Les autorités tanzaniennes ont arrêté des dizaines de personnes en amont de manifestations antigouvernementales prévues, dans le cadre d’une répression visant ceux qui réclament des réformes démocratiques et la libération d’une figure clé de l’opposition.
Sylvester Mangure, porte-parole de l’armée, a mis en garde dimanche contre toute manifestation, suite à l’interdiction des rassemblements politiques décrétée par le gouvernement la semaine dernière. Il a également accusé « certaines personnes », qu’il n’a pas identifiées, de « recruter des jeunes » pour participer aux manifestations en prétendant que l’armée soutenait ces rassemblements.
Des jeunes ont appelé à manifester ce mardi — date qui coïncide avec le 72ème anniversaire de la fondation du parti au pouvoir — pour réclamer des changements démocratiques et la libération de l’opposant Tundu Lissu. Ce dernier avait été arrêté pour trahison après avoir appelé à des réformes électorales avant les élections générales de l’année dernière.
La présidente Samia Suluhu Hassan a remporté l’élection contestée d’octobre avec 97 % des suffrages, malgré un boycott généralisé et l’absence de candidats issus des deux principaux partis d’opposition : le Chadema, dirigé par Lissu, et l’ACT Wazalendo. Selon une commission nommée par le gouvernement, plus de 500 personnes ont trouvé la mort au cours de trois jours de manifestations violentes contestant le processus électoral. Les organisations de défense des droits humains et les dirigeants de l’opposition affirment toutefois que le bilan des victimes était bien plus lourd.
Dimanche, Mangure a appelé la population à signaler toute personne recrutant ou organisant des manifestants, tout en assurant que l’armée veillerait à préserver la paix dans le pays.
« L’armée encourage les citoyens à poursuivre sans crainte leurs activités de construction nationale et n’hésitera pas à agir contre ceux qui troublent la paix, conformément aux dispositions de la Constitution », a-t-il déclaré.
Le dispositif de sécurité a été considérablement renforcé dans la capitale économique, Dar es Salaam, où des soldats et des policiers patrouillent sur les grands axes et dans les espaces publics. Selon les critiques, ce renforcement de la présence sécuritaire vise à dissuader les manifestants. Toutefois, les autorités n’ont pas indiqué que cette mesure était liée aux manifestations prévues.
La ville accueillera également, ce mardi, la 50ème édition de la Foire internationale de Dar es Salaam — connue localement sous le nom de « Saba Saba » —, l’un des plus grands événements commerciaux annuels du pays.

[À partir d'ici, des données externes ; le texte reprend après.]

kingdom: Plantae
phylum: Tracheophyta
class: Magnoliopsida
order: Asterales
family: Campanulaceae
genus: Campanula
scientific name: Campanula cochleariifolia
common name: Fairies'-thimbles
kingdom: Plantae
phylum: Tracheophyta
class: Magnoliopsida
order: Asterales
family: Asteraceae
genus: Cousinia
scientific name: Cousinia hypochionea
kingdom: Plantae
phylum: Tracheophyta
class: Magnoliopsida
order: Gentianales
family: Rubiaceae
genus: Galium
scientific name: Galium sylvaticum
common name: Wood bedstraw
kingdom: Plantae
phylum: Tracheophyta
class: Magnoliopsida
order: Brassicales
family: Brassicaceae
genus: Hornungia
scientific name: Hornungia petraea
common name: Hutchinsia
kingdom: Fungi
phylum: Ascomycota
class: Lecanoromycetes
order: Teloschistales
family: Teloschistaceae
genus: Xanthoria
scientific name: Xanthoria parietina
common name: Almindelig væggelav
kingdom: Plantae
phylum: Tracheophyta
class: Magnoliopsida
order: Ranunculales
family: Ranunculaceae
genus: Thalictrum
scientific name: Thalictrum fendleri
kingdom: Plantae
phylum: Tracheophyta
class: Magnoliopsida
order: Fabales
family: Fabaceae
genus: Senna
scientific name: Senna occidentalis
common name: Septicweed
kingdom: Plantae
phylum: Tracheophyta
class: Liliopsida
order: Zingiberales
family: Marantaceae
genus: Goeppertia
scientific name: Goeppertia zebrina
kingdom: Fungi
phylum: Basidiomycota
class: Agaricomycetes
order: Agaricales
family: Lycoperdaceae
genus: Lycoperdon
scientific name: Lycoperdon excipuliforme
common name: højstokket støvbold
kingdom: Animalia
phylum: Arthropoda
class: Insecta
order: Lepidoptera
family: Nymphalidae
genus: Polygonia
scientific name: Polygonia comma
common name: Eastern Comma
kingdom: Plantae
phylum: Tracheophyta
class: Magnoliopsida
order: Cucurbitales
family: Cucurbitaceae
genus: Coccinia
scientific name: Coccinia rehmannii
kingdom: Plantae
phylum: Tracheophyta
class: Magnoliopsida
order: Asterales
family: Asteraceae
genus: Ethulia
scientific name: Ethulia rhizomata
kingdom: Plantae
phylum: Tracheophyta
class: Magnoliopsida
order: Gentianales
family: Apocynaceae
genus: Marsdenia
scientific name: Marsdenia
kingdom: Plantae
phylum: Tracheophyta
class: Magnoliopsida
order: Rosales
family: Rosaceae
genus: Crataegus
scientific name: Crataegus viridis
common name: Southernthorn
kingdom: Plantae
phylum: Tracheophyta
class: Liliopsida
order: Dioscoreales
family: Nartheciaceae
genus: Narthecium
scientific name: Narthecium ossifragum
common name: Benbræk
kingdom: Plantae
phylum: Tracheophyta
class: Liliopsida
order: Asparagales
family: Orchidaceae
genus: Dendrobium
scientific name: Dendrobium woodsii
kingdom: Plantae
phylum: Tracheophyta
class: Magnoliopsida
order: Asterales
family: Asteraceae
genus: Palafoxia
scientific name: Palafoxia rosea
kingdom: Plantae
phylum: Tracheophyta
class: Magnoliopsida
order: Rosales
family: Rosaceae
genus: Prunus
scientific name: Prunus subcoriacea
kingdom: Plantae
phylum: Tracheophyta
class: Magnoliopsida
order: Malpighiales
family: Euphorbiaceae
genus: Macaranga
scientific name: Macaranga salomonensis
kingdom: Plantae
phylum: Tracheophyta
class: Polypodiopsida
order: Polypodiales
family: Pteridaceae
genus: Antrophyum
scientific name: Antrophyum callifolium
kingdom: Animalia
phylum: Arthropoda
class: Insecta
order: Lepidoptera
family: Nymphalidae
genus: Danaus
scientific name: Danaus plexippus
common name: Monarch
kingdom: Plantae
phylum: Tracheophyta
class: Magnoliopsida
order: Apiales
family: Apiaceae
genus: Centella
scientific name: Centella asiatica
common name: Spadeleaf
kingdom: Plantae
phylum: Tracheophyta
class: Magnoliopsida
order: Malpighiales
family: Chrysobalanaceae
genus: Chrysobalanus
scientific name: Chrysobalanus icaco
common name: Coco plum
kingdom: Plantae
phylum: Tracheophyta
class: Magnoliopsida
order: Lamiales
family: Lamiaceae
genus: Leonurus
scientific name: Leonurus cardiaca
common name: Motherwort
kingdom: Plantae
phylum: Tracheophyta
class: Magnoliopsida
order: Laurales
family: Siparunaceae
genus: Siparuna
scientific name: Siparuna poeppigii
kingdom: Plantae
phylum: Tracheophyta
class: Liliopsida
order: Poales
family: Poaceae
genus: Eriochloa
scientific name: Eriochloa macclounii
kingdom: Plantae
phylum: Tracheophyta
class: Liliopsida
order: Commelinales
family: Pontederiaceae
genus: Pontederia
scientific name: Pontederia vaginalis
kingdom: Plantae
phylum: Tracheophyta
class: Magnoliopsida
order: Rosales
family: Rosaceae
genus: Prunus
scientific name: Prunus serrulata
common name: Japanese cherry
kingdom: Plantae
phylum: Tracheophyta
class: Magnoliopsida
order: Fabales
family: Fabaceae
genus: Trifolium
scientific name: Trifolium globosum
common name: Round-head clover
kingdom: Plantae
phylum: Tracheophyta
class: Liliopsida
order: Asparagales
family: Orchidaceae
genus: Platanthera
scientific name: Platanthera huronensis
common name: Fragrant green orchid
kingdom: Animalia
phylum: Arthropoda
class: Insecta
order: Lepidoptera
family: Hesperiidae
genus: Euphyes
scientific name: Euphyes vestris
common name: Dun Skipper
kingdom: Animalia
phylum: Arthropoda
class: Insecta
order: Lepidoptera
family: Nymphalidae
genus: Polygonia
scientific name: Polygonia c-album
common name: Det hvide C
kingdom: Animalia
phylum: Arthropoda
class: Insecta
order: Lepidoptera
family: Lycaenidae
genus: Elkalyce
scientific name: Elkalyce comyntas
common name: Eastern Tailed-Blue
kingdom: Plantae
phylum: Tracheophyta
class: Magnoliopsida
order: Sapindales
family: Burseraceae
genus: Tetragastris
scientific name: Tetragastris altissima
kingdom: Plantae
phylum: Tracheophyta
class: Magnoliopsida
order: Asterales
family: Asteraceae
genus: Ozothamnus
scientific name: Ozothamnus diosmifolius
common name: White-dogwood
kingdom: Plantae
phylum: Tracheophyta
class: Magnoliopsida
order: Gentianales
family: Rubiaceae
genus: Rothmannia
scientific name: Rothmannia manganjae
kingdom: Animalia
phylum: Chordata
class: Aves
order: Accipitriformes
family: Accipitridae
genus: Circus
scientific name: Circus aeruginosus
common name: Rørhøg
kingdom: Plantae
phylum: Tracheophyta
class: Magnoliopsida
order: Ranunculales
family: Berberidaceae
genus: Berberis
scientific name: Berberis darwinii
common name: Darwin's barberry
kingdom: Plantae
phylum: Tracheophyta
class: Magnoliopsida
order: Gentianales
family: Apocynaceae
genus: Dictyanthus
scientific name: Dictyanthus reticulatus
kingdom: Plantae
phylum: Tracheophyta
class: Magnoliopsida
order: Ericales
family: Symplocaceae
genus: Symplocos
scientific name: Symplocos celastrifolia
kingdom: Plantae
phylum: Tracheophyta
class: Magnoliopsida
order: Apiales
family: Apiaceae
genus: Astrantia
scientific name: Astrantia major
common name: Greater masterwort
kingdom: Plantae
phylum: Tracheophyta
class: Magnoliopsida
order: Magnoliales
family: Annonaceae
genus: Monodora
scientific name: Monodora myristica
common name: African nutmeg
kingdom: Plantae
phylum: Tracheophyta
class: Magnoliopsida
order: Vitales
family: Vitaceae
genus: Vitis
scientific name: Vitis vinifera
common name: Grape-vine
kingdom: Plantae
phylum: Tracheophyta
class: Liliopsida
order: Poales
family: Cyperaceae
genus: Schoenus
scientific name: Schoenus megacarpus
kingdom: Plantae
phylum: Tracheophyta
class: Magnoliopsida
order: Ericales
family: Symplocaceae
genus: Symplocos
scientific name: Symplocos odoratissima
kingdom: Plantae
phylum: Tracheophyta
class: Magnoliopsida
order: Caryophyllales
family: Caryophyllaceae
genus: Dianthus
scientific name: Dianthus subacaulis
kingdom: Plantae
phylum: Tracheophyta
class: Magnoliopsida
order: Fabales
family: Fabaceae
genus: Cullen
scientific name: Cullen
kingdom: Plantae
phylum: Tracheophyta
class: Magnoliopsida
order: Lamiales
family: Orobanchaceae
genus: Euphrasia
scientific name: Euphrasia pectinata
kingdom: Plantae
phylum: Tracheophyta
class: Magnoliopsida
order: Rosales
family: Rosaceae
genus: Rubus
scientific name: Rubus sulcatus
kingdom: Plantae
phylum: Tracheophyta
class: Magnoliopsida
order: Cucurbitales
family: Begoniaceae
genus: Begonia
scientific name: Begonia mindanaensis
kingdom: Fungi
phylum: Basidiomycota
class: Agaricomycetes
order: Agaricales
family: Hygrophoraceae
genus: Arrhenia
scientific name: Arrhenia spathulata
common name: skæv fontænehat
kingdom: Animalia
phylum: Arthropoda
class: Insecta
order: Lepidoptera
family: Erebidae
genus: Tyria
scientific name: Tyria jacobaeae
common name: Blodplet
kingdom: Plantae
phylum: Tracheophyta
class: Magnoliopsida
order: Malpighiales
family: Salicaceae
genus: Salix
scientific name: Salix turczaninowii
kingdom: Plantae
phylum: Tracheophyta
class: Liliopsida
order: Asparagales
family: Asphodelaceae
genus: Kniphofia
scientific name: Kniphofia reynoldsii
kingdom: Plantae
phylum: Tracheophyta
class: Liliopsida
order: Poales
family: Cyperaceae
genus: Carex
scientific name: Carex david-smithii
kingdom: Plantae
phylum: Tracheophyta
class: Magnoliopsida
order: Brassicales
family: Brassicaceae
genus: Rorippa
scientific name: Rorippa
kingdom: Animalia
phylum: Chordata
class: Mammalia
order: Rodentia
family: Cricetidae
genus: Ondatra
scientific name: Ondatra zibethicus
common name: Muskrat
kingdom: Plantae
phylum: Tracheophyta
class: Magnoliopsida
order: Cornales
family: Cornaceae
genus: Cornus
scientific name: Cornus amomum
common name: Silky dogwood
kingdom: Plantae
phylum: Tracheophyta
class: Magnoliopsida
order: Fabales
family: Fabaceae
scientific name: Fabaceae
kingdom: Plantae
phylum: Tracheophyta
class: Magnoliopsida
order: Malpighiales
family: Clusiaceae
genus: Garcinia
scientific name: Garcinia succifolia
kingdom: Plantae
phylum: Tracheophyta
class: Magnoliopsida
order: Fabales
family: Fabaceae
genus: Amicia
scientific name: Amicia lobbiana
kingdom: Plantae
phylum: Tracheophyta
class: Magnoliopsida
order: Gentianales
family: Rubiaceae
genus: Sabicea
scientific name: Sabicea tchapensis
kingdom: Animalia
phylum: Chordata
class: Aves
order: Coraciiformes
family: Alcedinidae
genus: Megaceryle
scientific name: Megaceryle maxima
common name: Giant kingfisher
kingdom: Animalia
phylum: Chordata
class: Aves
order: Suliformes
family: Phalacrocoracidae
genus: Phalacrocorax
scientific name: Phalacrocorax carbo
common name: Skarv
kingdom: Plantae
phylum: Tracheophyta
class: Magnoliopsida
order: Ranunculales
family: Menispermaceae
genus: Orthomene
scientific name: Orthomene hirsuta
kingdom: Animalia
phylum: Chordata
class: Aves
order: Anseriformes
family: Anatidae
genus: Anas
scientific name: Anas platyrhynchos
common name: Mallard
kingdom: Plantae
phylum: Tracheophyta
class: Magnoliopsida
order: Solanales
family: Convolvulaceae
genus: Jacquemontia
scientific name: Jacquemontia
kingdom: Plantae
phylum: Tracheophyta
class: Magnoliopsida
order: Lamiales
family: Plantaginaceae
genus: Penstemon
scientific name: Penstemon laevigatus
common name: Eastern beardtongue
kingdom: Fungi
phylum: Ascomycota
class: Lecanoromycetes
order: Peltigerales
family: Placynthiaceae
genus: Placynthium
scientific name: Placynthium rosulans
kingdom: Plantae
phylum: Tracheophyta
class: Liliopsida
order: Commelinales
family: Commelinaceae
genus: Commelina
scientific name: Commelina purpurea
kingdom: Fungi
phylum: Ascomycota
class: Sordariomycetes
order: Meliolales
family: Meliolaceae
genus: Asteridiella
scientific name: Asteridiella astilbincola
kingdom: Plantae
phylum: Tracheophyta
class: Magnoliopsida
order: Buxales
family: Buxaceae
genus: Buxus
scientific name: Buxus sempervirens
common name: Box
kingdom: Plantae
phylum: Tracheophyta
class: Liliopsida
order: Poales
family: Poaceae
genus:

Le porte-parole de la police, David Misime, a déclaré samedi que les forces de l’ordre avaient intensifié leurs opérations et sévi contre des groupes soupçonnés de mobiliser la population pour participer à ce que les autorités qualifient de manifestations illégales.
« Des mesures fermes seront prises à l’encontre de toute personne participant aux émeutes illégales organisées via les réseaux sociaux », a affirmé M. Misime.
La semaine dernière, le Premier ministre Mwigulu Nchemba a indiqué que des personnes avaient été arrêtées pour avoir recruté des jeunes en vue de participer aux manifestations de mardi. Il n’a pas précisé le nombre exact de personnes interpellées.